Bill Dawes brings a certain vulnerability to a character unlike any contemporary actor I can think of. He has a special knack for being able to portray a wide range of emotions, but is particularly talented in expressing pensive, melancholy, and fear. This is especially evident in the second half of Chapter 12 (A Close Encounter) when Officer Francis comes face to face with a boy in a laundry room who has a gun pointed directly at him, immediately followed by a scene later that evening when Francis is seen alone in his apartment reflecting on his earlier near-death experience. There is very little dialogue in these two scenes, yet I was able to feel Officer Francis' fear/sadness/frustration/loneliness/pain/shortcomings etc. Most importantly, Mr. Dawes is able to convey these emotions through his expressions and body language in less than 2 minutes and without ever saying a word. Being able to do this is acting. Being able to do it as well as he does is TALENT. He also possesses a one-of-kind vulnerable pout that will make any lady's heart just melt. In the first half of Chapter 9 (Take These Cuffs Off) Officer Morning asks Francis if "his ex-wife just stopped speaking to him one day". With a sudden downward glance, and heartbreaking subtle frown/pout, he responds that "it's a little more complicated than that." One of the biggest mysteries of modern times is how Mr. Dawes has not had more success as a dramatic actor. I have a feeling we are going to be seeing a lot more of this highly talented actor in years to come..... "
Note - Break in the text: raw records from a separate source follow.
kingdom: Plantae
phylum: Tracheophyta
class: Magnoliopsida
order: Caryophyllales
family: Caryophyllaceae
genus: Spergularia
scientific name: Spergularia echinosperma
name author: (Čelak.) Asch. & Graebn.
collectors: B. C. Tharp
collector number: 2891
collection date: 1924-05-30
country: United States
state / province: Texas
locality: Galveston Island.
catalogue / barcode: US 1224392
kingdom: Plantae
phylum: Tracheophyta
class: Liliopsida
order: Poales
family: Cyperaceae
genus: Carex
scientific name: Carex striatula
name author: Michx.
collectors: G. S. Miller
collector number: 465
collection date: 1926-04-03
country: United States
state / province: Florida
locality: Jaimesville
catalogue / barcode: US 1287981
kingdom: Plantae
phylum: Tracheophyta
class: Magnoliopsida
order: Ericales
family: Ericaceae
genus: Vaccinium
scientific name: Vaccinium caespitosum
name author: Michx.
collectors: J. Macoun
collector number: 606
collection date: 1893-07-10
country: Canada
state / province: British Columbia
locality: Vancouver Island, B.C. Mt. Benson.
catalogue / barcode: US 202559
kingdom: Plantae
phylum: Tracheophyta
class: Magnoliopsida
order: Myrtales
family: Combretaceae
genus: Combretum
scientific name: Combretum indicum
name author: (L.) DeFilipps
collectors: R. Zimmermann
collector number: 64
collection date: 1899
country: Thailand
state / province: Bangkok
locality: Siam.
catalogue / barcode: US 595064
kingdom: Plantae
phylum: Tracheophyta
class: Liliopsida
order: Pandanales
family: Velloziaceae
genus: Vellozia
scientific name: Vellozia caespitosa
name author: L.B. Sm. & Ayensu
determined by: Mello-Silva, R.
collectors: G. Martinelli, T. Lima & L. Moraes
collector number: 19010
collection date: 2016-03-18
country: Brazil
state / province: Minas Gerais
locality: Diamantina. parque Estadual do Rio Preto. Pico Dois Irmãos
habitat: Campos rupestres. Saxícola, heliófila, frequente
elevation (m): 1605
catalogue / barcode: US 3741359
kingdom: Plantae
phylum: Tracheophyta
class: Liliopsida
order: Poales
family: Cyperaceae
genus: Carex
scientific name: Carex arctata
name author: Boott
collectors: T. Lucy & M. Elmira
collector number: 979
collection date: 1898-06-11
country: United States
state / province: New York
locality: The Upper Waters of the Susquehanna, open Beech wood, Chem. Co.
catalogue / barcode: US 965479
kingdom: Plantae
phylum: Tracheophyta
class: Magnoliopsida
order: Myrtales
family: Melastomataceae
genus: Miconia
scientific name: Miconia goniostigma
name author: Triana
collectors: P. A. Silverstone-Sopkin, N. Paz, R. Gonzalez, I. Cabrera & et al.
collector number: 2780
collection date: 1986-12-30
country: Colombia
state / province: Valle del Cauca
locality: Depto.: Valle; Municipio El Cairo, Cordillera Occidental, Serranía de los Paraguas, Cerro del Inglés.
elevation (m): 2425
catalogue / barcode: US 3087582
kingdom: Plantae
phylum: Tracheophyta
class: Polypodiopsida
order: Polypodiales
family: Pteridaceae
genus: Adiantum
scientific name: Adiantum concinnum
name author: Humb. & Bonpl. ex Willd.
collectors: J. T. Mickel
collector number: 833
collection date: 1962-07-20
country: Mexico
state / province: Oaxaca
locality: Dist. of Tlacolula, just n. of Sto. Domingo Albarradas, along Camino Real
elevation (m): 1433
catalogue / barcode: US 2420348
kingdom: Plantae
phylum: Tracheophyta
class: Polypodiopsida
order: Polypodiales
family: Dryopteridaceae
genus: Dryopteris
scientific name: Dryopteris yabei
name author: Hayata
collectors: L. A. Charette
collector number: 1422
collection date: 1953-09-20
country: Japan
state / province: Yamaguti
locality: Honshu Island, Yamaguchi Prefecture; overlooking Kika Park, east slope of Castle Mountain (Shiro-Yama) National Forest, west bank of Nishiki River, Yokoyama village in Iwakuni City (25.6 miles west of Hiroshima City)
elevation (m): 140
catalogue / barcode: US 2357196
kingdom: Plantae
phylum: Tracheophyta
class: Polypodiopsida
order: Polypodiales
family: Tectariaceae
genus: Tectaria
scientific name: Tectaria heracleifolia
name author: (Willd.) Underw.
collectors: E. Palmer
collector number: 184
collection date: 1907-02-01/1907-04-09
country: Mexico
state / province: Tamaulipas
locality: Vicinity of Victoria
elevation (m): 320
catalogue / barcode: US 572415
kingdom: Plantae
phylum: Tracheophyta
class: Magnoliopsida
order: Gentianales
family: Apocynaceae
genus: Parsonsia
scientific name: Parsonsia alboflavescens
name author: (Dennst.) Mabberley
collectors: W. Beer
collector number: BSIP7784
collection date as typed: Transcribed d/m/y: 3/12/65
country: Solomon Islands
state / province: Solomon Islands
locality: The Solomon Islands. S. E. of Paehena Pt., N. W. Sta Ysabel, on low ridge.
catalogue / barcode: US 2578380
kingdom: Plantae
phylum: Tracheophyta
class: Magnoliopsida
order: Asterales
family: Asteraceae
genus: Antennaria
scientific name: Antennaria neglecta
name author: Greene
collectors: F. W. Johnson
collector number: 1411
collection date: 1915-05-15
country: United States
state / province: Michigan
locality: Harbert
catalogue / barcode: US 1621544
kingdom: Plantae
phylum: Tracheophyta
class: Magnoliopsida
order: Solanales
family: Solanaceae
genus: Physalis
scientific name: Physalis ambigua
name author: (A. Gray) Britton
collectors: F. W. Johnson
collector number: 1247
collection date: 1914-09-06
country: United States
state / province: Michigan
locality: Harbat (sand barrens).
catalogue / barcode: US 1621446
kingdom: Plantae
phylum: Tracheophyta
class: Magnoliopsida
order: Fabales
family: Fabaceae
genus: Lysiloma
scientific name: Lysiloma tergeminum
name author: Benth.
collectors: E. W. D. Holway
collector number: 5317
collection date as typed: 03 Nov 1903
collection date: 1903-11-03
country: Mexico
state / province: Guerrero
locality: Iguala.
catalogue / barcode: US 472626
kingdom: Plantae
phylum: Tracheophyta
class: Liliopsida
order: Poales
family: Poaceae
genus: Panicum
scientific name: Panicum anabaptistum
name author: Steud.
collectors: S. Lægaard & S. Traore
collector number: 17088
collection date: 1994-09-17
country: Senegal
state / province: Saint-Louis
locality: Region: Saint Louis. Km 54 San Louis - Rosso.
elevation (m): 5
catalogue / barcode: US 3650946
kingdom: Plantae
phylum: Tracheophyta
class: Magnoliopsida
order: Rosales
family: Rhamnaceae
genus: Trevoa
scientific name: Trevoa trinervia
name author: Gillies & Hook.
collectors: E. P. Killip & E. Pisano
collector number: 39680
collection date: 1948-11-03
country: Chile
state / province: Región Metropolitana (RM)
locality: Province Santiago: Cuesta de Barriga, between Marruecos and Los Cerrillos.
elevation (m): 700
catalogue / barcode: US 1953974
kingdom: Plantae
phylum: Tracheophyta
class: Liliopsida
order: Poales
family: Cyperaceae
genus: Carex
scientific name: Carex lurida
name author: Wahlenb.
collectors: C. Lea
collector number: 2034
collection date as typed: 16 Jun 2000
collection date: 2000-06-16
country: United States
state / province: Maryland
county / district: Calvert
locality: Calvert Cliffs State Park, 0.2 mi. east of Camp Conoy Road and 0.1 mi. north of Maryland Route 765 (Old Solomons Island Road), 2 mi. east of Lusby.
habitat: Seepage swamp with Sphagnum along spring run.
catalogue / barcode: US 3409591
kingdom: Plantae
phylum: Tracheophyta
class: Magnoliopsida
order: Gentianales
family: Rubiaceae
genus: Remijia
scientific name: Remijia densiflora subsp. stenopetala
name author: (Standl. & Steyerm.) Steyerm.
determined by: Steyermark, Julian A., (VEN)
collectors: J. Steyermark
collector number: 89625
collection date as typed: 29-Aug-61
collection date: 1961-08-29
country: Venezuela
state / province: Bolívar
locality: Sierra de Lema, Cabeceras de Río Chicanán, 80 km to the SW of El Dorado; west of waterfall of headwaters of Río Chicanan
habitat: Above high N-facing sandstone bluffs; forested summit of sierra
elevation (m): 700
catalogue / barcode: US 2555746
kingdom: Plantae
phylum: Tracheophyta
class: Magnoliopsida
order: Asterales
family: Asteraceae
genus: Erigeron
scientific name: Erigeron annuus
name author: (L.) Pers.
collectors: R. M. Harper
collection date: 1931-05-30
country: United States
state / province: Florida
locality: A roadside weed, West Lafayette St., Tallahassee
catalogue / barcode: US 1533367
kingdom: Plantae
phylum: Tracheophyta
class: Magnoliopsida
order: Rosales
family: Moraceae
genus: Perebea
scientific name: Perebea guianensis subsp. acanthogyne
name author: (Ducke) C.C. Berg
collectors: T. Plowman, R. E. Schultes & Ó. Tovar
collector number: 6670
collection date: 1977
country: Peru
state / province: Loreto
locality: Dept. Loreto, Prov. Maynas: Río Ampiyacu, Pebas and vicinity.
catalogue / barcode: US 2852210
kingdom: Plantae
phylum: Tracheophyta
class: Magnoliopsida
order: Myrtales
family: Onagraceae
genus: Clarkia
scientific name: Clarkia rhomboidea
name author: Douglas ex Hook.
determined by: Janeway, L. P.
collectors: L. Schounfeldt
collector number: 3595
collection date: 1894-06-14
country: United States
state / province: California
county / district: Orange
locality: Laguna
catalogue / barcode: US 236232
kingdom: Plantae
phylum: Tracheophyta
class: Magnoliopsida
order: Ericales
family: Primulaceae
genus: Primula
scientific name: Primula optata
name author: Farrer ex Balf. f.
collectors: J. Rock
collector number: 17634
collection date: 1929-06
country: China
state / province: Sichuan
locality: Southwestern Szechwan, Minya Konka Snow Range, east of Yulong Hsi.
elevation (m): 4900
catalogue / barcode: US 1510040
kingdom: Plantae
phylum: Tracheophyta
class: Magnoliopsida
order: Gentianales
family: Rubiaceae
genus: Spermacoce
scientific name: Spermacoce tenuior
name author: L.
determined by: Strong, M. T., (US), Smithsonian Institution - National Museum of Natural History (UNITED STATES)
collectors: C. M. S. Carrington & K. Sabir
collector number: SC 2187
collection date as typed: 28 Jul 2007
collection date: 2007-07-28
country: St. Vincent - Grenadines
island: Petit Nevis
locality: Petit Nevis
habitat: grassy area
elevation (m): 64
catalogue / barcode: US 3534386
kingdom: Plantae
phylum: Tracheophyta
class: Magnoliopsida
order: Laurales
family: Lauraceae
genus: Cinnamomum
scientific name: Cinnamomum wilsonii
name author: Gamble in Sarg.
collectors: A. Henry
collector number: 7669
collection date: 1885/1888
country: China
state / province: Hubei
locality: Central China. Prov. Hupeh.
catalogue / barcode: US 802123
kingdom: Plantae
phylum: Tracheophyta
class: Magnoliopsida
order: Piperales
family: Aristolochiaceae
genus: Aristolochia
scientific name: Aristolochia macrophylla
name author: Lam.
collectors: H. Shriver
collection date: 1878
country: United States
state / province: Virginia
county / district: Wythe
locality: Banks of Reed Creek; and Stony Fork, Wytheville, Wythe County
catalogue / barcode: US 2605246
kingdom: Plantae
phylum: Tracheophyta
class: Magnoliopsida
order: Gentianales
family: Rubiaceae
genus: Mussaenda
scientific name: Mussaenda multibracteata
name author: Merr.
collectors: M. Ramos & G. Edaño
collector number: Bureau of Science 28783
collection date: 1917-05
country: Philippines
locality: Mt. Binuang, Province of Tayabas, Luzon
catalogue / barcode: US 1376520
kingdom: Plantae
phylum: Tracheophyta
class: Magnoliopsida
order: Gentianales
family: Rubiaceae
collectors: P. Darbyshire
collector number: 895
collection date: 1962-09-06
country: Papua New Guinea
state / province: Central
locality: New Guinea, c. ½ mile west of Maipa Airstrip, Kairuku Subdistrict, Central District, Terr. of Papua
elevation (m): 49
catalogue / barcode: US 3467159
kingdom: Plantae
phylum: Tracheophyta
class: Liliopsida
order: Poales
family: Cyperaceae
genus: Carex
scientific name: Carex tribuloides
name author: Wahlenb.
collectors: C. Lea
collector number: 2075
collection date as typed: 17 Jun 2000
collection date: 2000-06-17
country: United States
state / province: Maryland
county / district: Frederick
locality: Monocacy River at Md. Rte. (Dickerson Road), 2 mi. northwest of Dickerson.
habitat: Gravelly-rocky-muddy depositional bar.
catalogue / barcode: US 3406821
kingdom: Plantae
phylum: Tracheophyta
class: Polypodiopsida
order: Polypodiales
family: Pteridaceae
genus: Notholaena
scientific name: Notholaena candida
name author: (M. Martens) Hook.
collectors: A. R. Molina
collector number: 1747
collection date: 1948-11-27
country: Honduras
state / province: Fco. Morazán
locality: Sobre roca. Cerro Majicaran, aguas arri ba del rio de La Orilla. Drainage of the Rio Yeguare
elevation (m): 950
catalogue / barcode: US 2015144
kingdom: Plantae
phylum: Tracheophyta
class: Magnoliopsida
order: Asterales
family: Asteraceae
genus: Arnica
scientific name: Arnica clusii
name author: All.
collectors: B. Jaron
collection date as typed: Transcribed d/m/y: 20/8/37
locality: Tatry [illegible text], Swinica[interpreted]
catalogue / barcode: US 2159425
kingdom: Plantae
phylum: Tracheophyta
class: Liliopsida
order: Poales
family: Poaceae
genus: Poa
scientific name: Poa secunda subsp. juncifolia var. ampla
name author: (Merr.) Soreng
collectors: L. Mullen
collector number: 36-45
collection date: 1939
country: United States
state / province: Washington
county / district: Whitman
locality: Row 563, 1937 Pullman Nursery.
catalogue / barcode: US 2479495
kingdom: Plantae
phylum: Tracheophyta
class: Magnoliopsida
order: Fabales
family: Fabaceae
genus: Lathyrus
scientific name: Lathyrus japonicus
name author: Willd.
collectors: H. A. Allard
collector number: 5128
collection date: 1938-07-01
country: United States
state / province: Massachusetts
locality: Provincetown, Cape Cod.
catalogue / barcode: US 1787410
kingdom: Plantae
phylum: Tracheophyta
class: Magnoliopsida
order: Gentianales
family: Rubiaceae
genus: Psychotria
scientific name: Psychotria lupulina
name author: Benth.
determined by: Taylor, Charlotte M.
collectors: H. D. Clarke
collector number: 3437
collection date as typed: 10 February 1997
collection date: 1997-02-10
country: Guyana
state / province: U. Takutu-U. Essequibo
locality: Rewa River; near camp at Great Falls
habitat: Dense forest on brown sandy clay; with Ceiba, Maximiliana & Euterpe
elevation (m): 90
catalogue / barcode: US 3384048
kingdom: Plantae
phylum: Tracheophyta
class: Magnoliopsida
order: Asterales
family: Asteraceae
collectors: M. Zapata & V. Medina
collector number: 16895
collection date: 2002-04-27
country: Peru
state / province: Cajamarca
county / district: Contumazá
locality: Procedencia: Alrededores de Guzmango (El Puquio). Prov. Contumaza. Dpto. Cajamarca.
If John Sayles adapted a Joseph Wambaugh story...
Stephen McMenamin | Fullerton, CA USA | 08/26/2005
(3 out of 5 stars)
"Evenhand is a very impressive accomplishment: a quiet, thoughtful cop film. Its premise is familiar: two very different personalities working to adapt to each other and to the many demands of their jobs as patrolmen. So it's very much a character study, and the two principal actors -- Bill Sage and Bill Dawes -- do an excellent job of realizing their characters. As the film's energy is derived from their characters' different natures, it would have been very easy for each of their performances to become charicatures. They did not. In each, you see a fully-dimensioned person, including echoes of his partner's traits. That's good acting of good writing.
I also enjoyed the matter-of-fact style of the film, which reminded me of Victor Nunez's wonderful and under-appreciated Ruby In Paradise."
Stephen McMenamin | 12/11/2003
(5 out of 5 stars)
"I caught this movie on the Sundance Channel one night. It's a great study of two small force officers working the streets of a small Texas town. Besides depicting reality, it's also excellant film making."